I think it's clear that it's better for children in general and society in particular if the people who raise the child have an understood and legally-protected status in relationship to the child, a status that can legitimately be attacked because of real inadequacies (or worse) of the "care-givers", but not because one of them no longer finds the other's presence in the child's life to be convenient.
5.12.2007 1:46pm
JRL:

In your view, when a divorce happens, one parent should get the kids "completely," with the right to bar all contact between the kids and the other parent?

If so, is the excluded parent still potentially liable for child support?

Right. No contact and no support.
5.12.2007 1:50pm
Randy R. (mail):
Spartacus: I mentioned things such as health care and abuse because YOU raised the issue of the 'ideal' family. I contend that there is no such thing as an objective ideal family. What works best for you might not work best for someone else.

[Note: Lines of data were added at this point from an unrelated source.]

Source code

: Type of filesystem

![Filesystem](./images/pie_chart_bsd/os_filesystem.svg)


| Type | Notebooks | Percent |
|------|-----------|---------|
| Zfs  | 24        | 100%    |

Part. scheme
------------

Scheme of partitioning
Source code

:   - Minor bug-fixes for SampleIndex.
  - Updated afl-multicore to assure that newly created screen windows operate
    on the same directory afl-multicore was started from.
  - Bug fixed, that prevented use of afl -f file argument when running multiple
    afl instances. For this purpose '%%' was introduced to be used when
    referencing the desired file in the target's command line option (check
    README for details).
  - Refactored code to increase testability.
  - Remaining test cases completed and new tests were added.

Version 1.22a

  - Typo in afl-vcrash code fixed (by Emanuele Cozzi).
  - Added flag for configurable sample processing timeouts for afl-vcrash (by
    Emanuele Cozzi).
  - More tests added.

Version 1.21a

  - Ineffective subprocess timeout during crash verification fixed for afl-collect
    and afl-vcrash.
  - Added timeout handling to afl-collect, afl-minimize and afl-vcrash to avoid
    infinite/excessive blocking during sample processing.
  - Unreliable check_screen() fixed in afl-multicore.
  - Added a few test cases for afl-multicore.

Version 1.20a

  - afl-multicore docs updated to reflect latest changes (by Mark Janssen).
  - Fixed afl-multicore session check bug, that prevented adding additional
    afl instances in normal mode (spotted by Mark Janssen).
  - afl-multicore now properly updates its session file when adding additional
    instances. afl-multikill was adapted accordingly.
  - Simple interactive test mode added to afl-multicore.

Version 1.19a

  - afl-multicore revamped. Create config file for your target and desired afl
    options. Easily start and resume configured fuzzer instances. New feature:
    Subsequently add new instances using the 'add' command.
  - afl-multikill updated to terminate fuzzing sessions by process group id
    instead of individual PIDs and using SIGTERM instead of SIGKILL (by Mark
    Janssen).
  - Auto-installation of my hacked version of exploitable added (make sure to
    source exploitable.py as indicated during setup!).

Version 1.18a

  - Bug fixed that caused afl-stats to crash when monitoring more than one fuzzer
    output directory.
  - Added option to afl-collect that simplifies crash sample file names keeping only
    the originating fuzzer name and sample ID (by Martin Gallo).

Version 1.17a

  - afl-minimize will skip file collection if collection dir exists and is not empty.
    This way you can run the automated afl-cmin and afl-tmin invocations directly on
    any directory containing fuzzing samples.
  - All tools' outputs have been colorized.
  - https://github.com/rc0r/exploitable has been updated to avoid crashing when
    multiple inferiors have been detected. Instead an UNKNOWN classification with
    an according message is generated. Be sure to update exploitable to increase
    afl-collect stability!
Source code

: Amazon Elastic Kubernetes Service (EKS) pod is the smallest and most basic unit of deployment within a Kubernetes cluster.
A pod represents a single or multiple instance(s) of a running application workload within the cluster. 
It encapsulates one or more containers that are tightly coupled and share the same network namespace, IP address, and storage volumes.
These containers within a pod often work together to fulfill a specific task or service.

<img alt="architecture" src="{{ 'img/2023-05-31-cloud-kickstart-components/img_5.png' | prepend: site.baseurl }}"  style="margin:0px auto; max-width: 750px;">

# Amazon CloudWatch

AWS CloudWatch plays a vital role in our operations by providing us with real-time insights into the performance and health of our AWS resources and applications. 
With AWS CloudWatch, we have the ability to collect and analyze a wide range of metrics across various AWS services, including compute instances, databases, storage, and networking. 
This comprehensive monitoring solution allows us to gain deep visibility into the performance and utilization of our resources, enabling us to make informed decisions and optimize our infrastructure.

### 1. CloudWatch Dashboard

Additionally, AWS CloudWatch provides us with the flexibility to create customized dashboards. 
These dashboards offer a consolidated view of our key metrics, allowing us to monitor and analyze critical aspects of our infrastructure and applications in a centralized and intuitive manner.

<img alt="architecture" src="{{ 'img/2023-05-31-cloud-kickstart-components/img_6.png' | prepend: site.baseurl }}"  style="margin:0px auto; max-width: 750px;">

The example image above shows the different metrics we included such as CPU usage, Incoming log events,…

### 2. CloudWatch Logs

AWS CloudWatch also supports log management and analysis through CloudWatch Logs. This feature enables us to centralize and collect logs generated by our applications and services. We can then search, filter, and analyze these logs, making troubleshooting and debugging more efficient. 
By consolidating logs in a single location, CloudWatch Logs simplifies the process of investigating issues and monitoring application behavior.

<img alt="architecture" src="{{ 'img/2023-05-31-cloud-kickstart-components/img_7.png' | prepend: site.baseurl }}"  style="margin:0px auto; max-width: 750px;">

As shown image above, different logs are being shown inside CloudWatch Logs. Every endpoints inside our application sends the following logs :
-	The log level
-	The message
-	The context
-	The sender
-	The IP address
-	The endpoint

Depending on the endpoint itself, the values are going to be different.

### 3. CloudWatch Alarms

Nonetheless, if you are going to talk about what is ideal, then you cannot artificially stop as certain points. Take two identical families, one that can afford decent health care, and one that cannot. The ideal would be to be able to afford health care, right? The family whose breadwinner cannot make enough to supply certain amounts of food, clothing, shelter, health care and so on that are regarded as the minimun cannot be considered ideal by anyone's standards. The father who sexually abuses his children isn't ideal, nor the mother who emotionally abuses the kids.

So either you talk about the ideal, which in my view is nonsense and doesn't get us anywhere, or you talk about what is preferred. That's a different concept altogether, and also allows for subjectiveness. For instance, we can say that a family with two parents is generally preferred over one, unless one of the parents is so abusive that you are better off with just one. A rich family is generally preferred over a poor family, but that doesn't mean that the poor family is any less able to function as well as the rich one. Likewise, a family of two mothers adopting a child is preferred over letting the child remain in an orphanage.

All this talk about the ideal family is just talk to bash anyone whose life isn't fitting someone's idea of a family. And yes, I mean bashing. So if the ideal is a mother and father, in their view, then a gay couple is having children is not the ideal, and we should do everything to stop it. Yet, they don't want to stop people from forming families if the ideal isn't met in any other area.